Quique González. Conversaciones (Arancha Moreno)
Es difícil no hacerse adicto a la bibliografía que viene publicando en los últimos tiempos la editorial Efe Eme y de la que aquí hemos escrito ya una decena de veces, sobre todo cuando encara en profundidad una serie de entrevistas – conversaciones con músicos que no es que sean esquivos, pero sí que denotan un distanciamiento notorio y evidente con la prensa o la exposición, sea innato, por aprendizaje, por defensa, desinterés o por seguridad, como una manera de salvaguardar el misterio de su universo creativo. O una mezcla variable de todas ellas en distintas proporciones, según la persona. Y en esa heroicidad en particular anda metida desde hace unos años Arancha Moreno, que completa con esta entrega con Quique González un póker de auténtico lujo que ya tenía los ases de Iván Ferreiro, Coque Malla y José Ignacio Lapido. A través de estas 250 páginas, con conversaciones realizadas la mayoría de ellas en el valle cántabro, que ha sido refugio, maestro y hogar del madrileño durante casi veinte años, y alguna en la ciudad, se realiza un viaje por los casi 25 años de carrera del músico, cuya conversación sorprende sobre todo por la cantidad y profusión de sus declaraciones, no tanto por sus opiniones, que ‘casan’ perfectamente con la imagen y la identidad que ha transmitido a lo largo de toda su carrera. Mientras que otros se crearon un personaje para ser estrellas del rock, Quique hace alarde de una naturalidad que amplía las explicaciones de lo que ya sabíamos. Que es un artista con unos códigos de honor casi en desuso (dinosaurio quizá también en eso, por desgracia) y que la canción, siempre, está por encima de otros intereses.

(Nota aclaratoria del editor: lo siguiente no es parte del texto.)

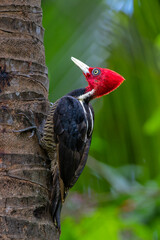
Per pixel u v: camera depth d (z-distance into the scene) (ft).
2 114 30.25
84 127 33.47
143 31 40.42
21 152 30.07
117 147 43.86
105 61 38.58
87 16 38.52
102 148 43.01
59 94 38.04
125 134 43.27
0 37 31.14
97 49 38.19
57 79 38.17
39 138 31.32
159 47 40.78
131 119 42.63
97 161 44.04
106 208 41.27
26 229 28.45
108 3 39.45
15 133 30.17
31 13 32.35
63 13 38.78
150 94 41.70
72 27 38.37
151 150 43.70
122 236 40.78
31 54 31.89
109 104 42.37
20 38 31.58
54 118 32.71
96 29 38.37
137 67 40.27
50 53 38.47
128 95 41.96
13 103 30.76
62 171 31.83
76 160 32.78
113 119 42.75
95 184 44.55
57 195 31.17
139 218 39.73
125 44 39.37
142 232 39.93
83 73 37.04
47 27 38.83
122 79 36.58
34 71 31.86
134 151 44.06
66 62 38.24
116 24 39.22
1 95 30.60
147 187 42.32
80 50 38.04
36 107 31.65
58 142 32.30
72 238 40.78
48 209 30.17
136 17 40.40
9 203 28.55
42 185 30.17
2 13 31.42
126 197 41.78
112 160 44.73
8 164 29.37
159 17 40.65
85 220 40.70
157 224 39.99
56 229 30.25
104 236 40.11
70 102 33.65
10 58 31.09
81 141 33.17
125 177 44.60
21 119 30.66
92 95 36.40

Tras un preludio en forma de poema, de Luis García Montero (tan importante a lo largo de toda su carrera), un rápido paseo por la niñez y la juventud, truncada en esa imposición de madurez a la que obliga la pérdida materna en este caso, nos sumergirá pronto en el mundo de la música que para muchos, para Quique, para su interlocutora o para quien escribe estas líneas, se desvela rápido como algo más que un entretenimiento. Quique no necesitó de tantos años como otros para tener su primer disco bajo el brazo porque de sus buenas formas pronto se percatarían algunos de sus referentes iniciales, Enrique Urquijo o Antonio Vega, y una industria que pensaba que podría moldearlo a su gusto.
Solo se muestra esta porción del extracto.